**Görev gereksinimleri**. Kayıtlarda "pose: elev=58.5 azim=18.2 roll=41.1 dist=1.38" bulunan satırdan başlayıp "Dot at: (346, 232)" bulunan satıra kadar uzanan satırları, her iki uçtaki satır da dahil olmak üzere, hiçbir değişiklik yapmadan yazdırın.

**Görev verileri**.

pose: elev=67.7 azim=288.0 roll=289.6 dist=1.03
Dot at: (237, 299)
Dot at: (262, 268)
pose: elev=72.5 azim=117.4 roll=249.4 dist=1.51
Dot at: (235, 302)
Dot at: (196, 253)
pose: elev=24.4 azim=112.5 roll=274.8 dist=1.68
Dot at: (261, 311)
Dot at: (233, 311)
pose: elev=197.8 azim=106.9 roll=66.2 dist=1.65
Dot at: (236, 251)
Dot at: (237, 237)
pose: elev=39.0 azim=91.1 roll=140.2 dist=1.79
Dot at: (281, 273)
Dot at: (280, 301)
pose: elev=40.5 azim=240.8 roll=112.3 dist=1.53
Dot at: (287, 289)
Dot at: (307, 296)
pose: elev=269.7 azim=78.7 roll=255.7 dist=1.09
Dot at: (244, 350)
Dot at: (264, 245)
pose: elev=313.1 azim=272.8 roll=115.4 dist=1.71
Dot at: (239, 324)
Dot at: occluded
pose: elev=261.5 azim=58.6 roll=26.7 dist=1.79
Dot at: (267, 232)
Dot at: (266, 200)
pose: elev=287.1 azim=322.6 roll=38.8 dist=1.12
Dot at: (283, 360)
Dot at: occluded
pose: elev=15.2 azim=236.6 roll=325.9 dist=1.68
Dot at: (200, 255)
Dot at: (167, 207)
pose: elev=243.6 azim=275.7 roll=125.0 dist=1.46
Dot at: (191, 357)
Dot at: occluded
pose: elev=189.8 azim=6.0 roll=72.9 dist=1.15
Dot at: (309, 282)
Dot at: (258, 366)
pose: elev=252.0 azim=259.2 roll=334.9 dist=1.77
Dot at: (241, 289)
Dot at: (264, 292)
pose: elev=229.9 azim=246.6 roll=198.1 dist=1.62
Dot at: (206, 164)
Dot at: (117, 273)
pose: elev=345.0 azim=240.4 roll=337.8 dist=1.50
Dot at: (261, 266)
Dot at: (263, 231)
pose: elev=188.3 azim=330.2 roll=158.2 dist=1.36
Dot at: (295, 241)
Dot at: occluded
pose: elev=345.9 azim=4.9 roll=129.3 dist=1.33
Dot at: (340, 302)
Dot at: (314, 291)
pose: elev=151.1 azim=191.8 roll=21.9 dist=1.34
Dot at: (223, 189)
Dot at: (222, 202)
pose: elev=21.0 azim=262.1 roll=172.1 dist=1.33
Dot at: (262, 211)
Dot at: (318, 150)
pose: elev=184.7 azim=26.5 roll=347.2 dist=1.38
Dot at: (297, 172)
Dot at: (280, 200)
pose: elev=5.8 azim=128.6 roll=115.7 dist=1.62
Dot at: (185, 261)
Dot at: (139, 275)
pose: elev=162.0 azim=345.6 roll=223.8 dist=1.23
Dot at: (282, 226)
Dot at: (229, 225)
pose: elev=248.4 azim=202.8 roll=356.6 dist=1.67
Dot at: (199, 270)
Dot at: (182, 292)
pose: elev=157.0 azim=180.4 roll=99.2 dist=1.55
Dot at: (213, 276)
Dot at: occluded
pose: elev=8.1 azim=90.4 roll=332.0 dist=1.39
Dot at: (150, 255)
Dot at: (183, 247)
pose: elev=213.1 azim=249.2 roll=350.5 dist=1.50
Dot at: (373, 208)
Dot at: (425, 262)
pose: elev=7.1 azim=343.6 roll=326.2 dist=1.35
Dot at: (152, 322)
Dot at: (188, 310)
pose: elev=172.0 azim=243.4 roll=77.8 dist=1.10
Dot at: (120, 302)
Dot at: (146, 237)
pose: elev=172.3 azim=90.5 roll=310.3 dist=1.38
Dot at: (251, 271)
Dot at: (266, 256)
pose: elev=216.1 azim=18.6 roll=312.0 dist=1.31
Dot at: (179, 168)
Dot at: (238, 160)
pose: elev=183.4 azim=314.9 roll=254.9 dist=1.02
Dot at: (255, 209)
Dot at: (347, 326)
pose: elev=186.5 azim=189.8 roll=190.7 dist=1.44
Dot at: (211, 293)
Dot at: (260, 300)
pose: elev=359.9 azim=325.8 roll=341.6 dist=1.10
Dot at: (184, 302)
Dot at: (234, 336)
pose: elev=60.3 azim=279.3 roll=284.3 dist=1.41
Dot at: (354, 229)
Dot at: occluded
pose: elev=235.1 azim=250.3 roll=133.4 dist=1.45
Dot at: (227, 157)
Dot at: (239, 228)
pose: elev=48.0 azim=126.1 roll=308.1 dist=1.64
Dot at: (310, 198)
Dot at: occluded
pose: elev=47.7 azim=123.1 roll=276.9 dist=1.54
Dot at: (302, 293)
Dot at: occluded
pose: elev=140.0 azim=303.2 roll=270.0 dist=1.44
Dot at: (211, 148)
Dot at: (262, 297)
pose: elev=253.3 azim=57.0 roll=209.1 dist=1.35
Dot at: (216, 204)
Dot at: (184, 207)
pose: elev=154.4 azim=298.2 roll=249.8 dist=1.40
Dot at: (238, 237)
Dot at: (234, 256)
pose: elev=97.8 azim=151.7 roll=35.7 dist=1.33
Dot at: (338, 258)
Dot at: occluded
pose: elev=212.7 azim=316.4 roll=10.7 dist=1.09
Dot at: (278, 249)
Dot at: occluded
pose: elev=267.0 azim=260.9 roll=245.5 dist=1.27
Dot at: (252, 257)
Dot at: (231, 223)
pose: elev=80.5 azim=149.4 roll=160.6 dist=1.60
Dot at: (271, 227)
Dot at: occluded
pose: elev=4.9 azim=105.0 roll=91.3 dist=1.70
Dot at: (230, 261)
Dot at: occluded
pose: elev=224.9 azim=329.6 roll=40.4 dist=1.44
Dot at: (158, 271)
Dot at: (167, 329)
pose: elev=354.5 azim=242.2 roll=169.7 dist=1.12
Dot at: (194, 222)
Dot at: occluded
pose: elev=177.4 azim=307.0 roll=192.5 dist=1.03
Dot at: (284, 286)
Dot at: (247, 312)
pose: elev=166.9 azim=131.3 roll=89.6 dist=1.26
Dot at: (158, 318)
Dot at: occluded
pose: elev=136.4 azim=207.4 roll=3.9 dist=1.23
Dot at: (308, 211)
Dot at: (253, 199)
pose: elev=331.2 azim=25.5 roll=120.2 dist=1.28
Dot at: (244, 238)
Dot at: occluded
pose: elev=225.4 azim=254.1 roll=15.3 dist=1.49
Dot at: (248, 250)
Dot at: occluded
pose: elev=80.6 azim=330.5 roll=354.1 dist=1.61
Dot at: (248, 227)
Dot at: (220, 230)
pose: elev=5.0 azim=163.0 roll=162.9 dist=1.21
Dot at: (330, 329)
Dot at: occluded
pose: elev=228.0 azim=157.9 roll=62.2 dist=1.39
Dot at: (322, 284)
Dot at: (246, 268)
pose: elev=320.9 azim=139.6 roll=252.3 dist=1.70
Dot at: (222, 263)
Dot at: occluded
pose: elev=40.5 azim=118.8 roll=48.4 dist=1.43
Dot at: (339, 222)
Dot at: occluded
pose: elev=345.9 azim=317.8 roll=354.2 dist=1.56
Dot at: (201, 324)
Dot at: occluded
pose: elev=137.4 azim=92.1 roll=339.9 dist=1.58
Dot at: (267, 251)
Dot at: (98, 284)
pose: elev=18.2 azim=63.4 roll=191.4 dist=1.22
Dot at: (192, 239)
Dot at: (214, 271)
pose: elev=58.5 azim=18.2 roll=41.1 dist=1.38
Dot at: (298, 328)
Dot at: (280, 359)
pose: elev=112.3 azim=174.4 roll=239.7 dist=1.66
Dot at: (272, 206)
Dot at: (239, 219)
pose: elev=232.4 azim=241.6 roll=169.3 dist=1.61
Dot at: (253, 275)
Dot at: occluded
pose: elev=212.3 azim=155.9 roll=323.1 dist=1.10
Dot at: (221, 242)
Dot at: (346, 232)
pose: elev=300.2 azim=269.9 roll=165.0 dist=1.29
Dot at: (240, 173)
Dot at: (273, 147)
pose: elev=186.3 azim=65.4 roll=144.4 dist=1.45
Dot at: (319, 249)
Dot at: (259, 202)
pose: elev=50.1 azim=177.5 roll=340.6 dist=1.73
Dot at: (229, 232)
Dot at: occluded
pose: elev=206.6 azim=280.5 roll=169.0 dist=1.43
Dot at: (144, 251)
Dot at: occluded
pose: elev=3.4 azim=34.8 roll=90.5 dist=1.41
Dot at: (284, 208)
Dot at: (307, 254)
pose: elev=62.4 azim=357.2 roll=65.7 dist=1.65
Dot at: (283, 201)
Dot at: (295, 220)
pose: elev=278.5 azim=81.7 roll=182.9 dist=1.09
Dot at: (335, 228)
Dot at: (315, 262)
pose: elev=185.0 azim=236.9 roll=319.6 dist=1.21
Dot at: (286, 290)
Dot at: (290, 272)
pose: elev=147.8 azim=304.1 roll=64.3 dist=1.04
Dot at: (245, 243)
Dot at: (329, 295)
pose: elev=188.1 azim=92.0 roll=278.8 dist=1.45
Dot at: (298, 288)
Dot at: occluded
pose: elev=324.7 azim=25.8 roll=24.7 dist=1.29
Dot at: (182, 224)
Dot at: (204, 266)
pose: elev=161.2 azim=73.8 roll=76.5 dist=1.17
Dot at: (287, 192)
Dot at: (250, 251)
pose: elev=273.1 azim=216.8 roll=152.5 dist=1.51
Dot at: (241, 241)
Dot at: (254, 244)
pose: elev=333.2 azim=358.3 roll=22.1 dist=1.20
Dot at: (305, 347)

**Alıştırma çıktısı**.
pose: elev=58.5 azim=18.2 roll=41.1 dist=1.38
Dot at: (298, 328)
Dot at: (280, 359)
pose: elev=112.3 azim=174.4 roll=239.7 dist=1.66
Dot at: (272, 206)
Dot at: (239, 219)
pose: elev=232.4 azim=241.6 roll=169.3 dist=1.61
Dot at: (253, 275)
Dot at: occluded
pose: elev=212.3 azim=155.9 roll=323.1 dist=1.10
Dot at: (221, 242)
Dot at: (346, 232)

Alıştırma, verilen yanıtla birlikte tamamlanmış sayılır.